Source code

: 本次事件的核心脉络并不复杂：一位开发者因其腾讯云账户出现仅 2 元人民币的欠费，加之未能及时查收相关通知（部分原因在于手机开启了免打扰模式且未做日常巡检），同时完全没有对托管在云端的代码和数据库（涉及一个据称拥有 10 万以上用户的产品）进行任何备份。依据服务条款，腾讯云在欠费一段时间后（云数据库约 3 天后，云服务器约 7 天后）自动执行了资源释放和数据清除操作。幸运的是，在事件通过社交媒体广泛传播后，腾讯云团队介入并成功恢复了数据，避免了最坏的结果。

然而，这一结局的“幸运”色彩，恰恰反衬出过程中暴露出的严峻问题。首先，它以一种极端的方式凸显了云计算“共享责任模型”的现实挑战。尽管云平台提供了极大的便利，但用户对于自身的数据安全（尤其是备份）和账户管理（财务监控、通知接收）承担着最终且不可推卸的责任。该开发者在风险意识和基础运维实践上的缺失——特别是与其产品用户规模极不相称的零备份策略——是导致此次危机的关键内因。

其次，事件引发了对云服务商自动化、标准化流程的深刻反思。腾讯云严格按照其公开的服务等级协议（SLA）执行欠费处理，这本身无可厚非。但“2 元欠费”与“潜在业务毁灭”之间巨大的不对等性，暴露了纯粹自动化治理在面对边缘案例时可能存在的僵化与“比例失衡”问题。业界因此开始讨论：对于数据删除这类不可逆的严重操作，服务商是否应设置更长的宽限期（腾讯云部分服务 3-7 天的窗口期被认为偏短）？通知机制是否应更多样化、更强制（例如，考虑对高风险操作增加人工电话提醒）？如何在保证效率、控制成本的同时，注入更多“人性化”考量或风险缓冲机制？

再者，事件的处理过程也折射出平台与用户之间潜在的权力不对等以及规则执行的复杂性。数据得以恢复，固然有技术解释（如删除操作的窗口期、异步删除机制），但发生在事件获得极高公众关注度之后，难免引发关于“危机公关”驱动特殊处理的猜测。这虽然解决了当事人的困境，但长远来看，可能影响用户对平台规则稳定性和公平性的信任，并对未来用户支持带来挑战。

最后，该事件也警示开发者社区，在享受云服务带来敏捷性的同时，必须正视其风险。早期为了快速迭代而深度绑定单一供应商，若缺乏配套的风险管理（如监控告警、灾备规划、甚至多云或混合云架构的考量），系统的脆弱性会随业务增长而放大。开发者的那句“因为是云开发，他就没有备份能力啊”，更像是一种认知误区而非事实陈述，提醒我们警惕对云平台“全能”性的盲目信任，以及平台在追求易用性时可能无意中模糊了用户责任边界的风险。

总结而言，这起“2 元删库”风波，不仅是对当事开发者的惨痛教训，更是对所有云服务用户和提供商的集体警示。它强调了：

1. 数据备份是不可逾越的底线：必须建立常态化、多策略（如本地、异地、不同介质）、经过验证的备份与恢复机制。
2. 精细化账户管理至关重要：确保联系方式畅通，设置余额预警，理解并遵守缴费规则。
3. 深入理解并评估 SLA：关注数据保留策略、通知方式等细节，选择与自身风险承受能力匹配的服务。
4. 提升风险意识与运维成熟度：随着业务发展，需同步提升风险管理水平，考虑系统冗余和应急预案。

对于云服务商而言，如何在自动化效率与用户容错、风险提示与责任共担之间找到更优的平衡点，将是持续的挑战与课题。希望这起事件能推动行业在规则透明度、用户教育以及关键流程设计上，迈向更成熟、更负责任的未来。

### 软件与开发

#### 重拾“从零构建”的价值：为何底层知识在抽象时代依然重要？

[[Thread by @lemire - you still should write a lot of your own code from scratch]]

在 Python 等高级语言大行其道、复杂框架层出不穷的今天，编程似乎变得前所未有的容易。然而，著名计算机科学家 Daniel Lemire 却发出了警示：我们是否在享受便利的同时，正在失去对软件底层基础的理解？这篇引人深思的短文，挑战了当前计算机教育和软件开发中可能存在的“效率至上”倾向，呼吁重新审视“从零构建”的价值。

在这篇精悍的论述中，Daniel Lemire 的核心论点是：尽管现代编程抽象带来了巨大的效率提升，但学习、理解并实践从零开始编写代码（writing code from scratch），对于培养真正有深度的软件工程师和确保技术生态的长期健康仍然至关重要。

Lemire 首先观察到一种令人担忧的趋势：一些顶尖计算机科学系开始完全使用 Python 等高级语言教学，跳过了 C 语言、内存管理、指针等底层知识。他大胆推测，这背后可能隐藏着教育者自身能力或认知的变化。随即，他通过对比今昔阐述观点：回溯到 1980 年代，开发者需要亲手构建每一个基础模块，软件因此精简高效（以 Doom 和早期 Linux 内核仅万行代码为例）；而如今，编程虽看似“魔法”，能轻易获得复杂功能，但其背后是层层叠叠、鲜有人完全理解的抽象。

Task brief: Each record must be repeated exactly as it appears above.

Answer:
Source code

: 本次事件的核心脉络并不复杂：一位开发者因其腾讯云账户出现仅 2 元人民币的欠费，加之未能及时查收相关通知（部分原因在于手机开启了免打扰模式且未做日常巡检），同时完全没有对托管在云端的代码和数据库（涉及一个据称拥有 10 万以上用户的产品）进行任何备份。依据服务条款，腾讯云在欠费一段时间后（云数据库约 3 天后，云服务器约 7 天后）自动执行了资源释放和数据清除操作。幸运的是，在事件通过社交媒体广泛传播后，腾讯云团队介入并成功恢复了数据，避免了最坏的结果。

然而，这一结局的“幸运”色彩，恰恰反衬出过程中暴露出的严峻问题。首先，它以一种极端的方式凸显了云计算“共享责任模型”的现实挑战。尽管云平台提供了极大的便利，但用户对于自身的数据安全（尤其是备份）和账户管理（财务监控、通知接收）承担着最终且不可推卸的责任。该开发者在风险意识和基础运维实践上的缺失——特别是与其产品用户规模极不相称的零备份策略——是导致此次危机的关键内因。

其次，事件引发了对云服务商自动化、标准化流程的深刻反思。腾讯云严格按照其公开的服务等级协议（SLA）执行欠费处理，这本身无可厚非。但“2 元欠费”与“潜在业务毁灭”之间巨大的不对等性，暴露了纯粹自动化治理在面对边缘案例时可能存在的僵化与“比例失衡”问题。业界因此开始讨论：对于数据删除这类不可逆的严重操作，服务商是否应设置更长的宽限期（腾讯云部分服务 3-7 天的窗口期被认为偏短）？通知机制是否应更多样化、更强制（例如，考虑对高风险操作增加人工电话提醒）？如何在保证效率、控制成本的同时，注入更多“人性化”考量或风险缓冲机制？

再者，事件的处理过程也折射出平台与用户之间潜在的权力不对等以及规则执行的复杂性。数据得以恢复，固然有技术解释（如删除操作的窗口期、异步删除机制），但发生在事件获得极高公众关注度之后，难免引发关于“危机公关”驱动特殊处理的猜测。这虽然解决了当事人的困境，但长远来看，可能影响用户对平台规则稳定性和公平性的信任，并对未来用户支持带来挑战。

最后，该事件也警示开发者社区，在享受云服务带来敏捷性的同时，必须正视其风险。早期为了快速迭代而深度绑定单一供应商，若缺乏配套的风险管理（如监控告警、灾备规划、甚至多云或混合云架构的考量），系统的脆弱性会随业务增长而放大。开发者的那句“因为是云开发，他就没有备份能力啊”，更像是一种认知误区而非事实陈述，提醒我们警惕对云平台“全能”性的盲目信任，以及平台在追求易用性时可能无意中模糊了用户责任边界的风险。

总结而言，这起“2 元删库”风波，不仅是对当事开发者的惨痛教训，更是对所有云服务用户和提供商的集体警示。它强调了：

1. 数据备份是不可逾越的底线：必须建立常态化、多策略（如本地、异地、不同介质）、经过验证的备份与恢复机制。
2. 精细化账户管理至关重要：确保联系方式畅通，设置余额预警，理解并遵守缴费规则。
3. 深入理解并评估 SLA：关注数据保留策略、通知方式等细节，选择与自身风险承受能力匹配的服务。
4. 提升风险意识与运维成熟度：随着业务发展，需同步提升风险管理水平，考虑系统冗余和应急预案。

对于云服务商而言，如何在自动化效率与用户容错、风险提示与责任共担之间找到更优的平衡点，将是持续的挑战与课题。希望这起事件能推动行业在规则透明度、用户教育以及关键流程设计上，迈向更成熟、更负责任的未来。

### 软件与开发

#### 重拾“从零构建”的价值：为何底层知识在抽象时代依然重要？

[[Thread by @lemire - you still should write a lot of your own code from scratch]]

在 Python 等高级语言大行其道、复杂框架层出不穷的今天，编程似乎变得前所未有的容易。然而，著名计算机科学家 Daniel Lemire 却发出了警示：我们是否在享受便利的同时，正在失去对软件底层基础的理解？这篇引人深思的短文，挑战了当前计算机教育和软件开发中可能存在的“效率至上”倾向，呼吁重新审视“从零构建”的价值。

在这篇精悍的论述中，Daniel Lemire 的核心论点是：尽管现代编程抽象带来了巨大的效率提升，但学习、理解并实践从零开始编写代码（writing code from scratch），对于培养真正有深度的软件工程师和确保技术生态的长期健康仍然至关重要。

Lemire 首先观察到一种令人担忧的趋势：一些顶尖计算机科学系开始完全使用 Python 等高级语言教学，跳过了 C 语言、内存管理、指针等底层知识。他大胆推测，这背后可能隐藏着教育者自身能力或认知的变化。随即，他通过对比今昔阐述观点：回溯到 1980 年代，开发者需要亲手构建每一个基础模块，软件因此精简高效（以 Doom 和早期 Linux 内核仅万行代码为例）；而如今，编程虽看似“魔法”，能轻易获得复杂功能，但其背后是层层叠叠、鲜有人完全理解的抽象。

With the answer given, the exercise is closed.